> Work to be completed
What you return should be the lines of the data containing "shoulder", each in full.

> Source material
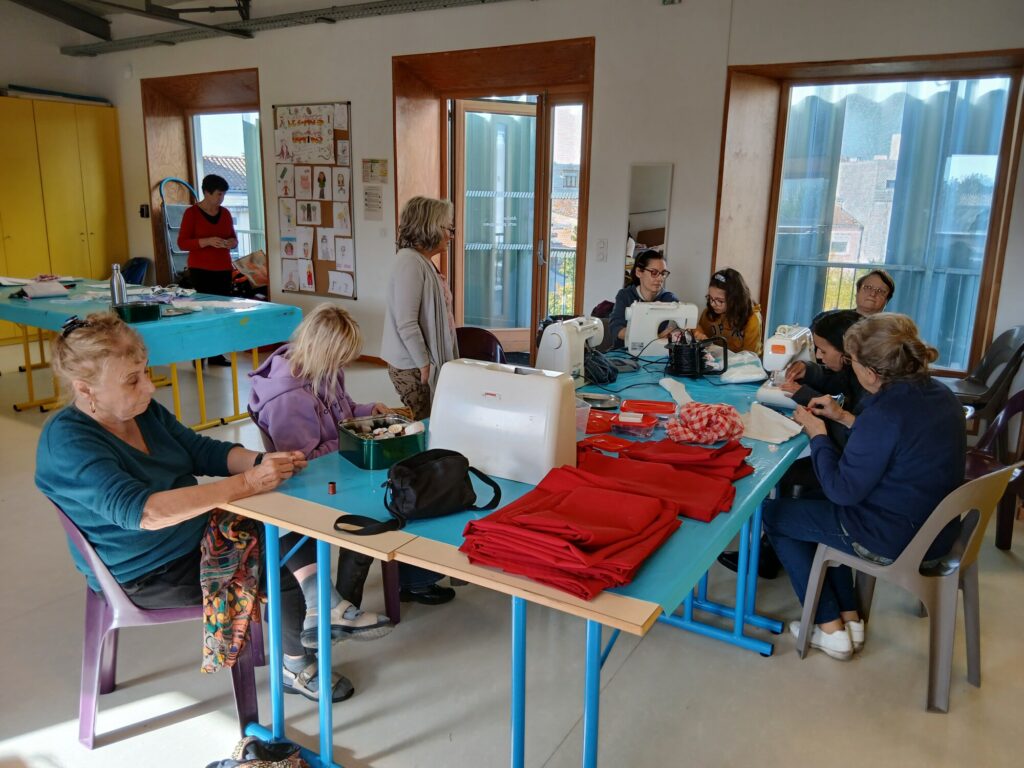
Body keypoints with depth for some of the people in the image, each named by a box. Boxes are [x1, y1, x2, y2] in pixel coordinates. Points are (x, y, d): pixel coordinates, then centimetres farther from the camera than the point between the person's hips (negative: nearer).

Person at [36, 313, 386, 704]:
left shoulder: (142, 409, -1)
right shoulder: (68, 444, -27)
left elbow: (203, 450, 3)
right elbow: (138, 510, -39)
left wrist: (261, 462, -18)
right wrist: (246, 483, -42)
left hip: (199, 531, 8)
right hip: (150, 576, -8)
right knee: (288, 574, -11)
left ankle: (320, 607, -3)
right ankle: (295, 666, 13)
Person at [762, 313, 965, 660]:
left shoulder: (885, 411, -30)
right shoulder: (939, 394, -2)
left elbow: (842, 490, -21)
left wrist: (817, 433, -9)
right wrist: (845, 418, 10)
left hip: (893, 539, -9)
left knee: (774, 514, 8)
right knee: (818, 505, 28)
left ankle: (832, 630, 15)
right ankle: (850, 619, 27)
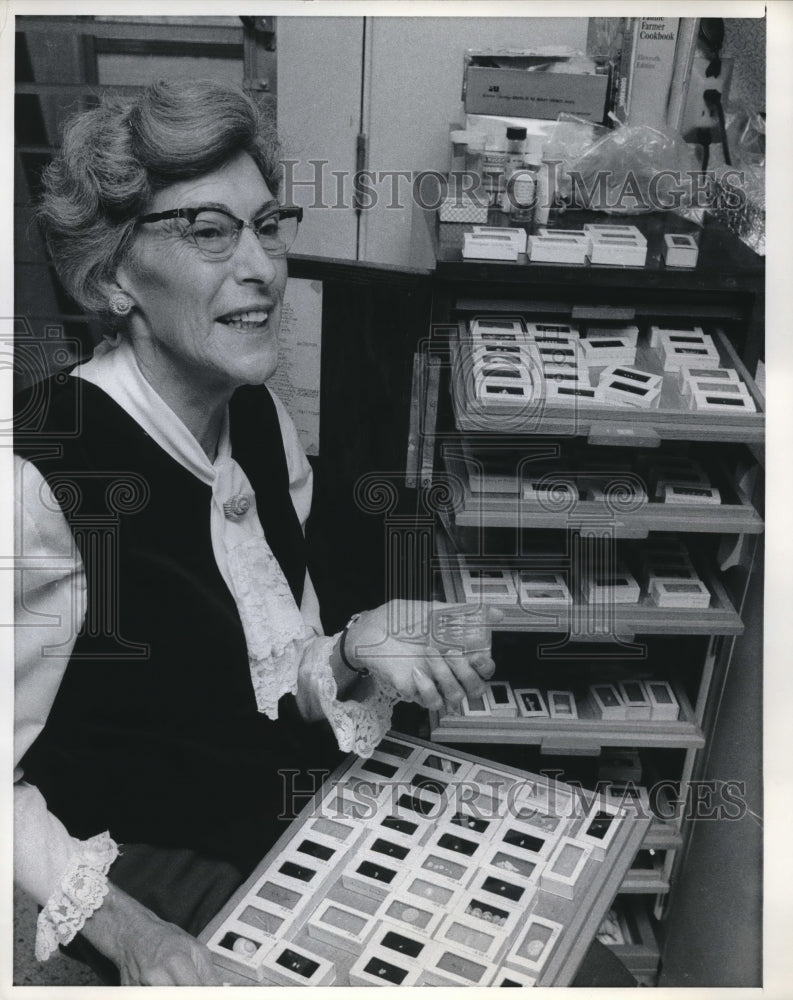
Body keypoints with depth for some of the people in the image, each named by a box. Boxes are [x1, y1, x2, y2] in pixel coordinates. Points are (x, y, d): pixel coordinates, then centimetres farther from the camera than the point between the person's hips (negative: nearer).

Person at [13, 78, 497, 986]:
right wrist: (120, 927, -28)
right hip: (142, 865, -5)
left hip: (282, 817, 6)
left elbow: (272, 680, 5)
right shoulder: (43, 473, -25)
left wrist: (353, 656, -14)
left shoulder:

> Written answer
left shoulder: (142, 409, -1)
right shoulder: (68, 444, -27)
left shoulder: (885, 411, -30)
right shoulder: (939, 394, -2)
right shoulder: (43, 473, -25)
left shoulder:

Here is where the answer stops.